Я вышел и постоял в оцепенении, покуда не разглядел на противоположной стороне улицы палатку, освещенную изнутри: желтый проем оконца над прилавком, залитым пивом. Порылся в карманах, нашел мелочь и одну оловянную пуговицу, набрал сорок копеек, взял кружку пива, холодного, с легкой, как февральский снег, пеной. Я пил зажмурившись от удовольствия, и в то же время необъяснимая тоска начала одолевать и грызть меня: я уже знал, что потерялся здесь навсегда, что первоначальной цели своей никогда не достигну: не найду больницу на улице Бехтерева, пускай бы мне дали еще десяток жизней — я все бы прожил здесь, неподалеку, и никогда бы не вспомнил, кто я, что я и куда иду.
Какой-то старик, с глазами грустными и заснеженными, предложил папиросу.
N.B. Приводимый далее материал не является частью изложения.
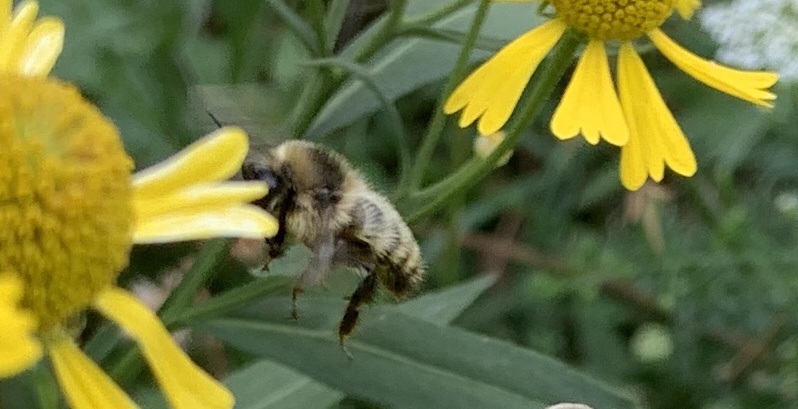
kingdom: Animalia
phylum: Arthropoda
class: Insecta
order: Hymenoptera
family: Apidae
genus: Bombus
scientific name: Bombus rufocinctus
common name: Red-belted bumble bee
Свою шапку, еще хуже, чем у меня, он довел до последней степени смятости и замасленности; уши подвернуты, но не связаны шнурочками по той простой причине, что кем-то и зачем-то выдраны с мясом.
Старик курил “беломорину” и все говорил, говорил, я не прислушивался, хотя он говорил со мной, и ему, видимо, было все равно, что я молчу, все же до меня долетали отдельные слова; изредка я будто бы отвечал, однако не слышал себя; его хриплый голос доносился обрывками: “…дочка, милая моя. А я уже старик, старик уже… а дочурка хорошая, покойница мать ее баловала, да вот тоже не удалось у ней… все в девках ходит, а кругом одна пьянь, одна пьянь! и сам я пьянь! и под забором подохну!.. Сейчас, может, и не замерзну… снег неспокойный, нет, сейчас не замерзну… А я старик и знаю, ты со мной можешь делать что хочешь. Избить, деньги отнять. Правильно? Можешь? А я старик… Дочку жалко: любила ведь одного подлеца. Все знают. Да я б его руками, сучару, руки у меня крепкие, как клещи…”
Его слова унесли меня куда-то, и я представил себе темный подъезд: разбитая лампочка торчит огрызком в пыльном патроне, пахнет мочой и кошками. Два звонка в дверь. Захламленный коридор: детские санки, велосипед над головой, готовый сорваться, этажерка с книжками — “Справочник рыболова”, “Расписание пригородных поездов”. Больно пахнет борщом. В детстве я жил в интернате, и у нас всегда так несло, именно такой был запах борща из гнилых овощей и несвежего мяса. И я знаю: он будет преследовать меня всю жизнь. Где же она? Сколько лет я ее уже знаю? Я даже устал ее видеть. Вот я сижу за столом и, пока жду, что она принесет мне суп, съедаю весь хлеб. Заметив это, я ничуть не расстроился — знал: она пожалеет меня и принесет еще. Вот подошла с тарелкой и, увидев, что хлебница пуста, как-то нарочито ласково сказала: “Ах ты, дурилка картонная”. Что-то не понравилось мне в ее голосе — как если бы маленький злой зверек пробежал между нами.
Я делаю вид, что не расслышал. Она повторяет: “Дурилка картонная”. Вот теперь-то, когда я внимательно понаблюдал за ней, пока она произносила эти дурацкие слова, я понял, что она следила за собой. Значит, нарочно. Значит, все-таки обиделась. Или рассердилась. Ах, зачем я тогда встретил этого старика?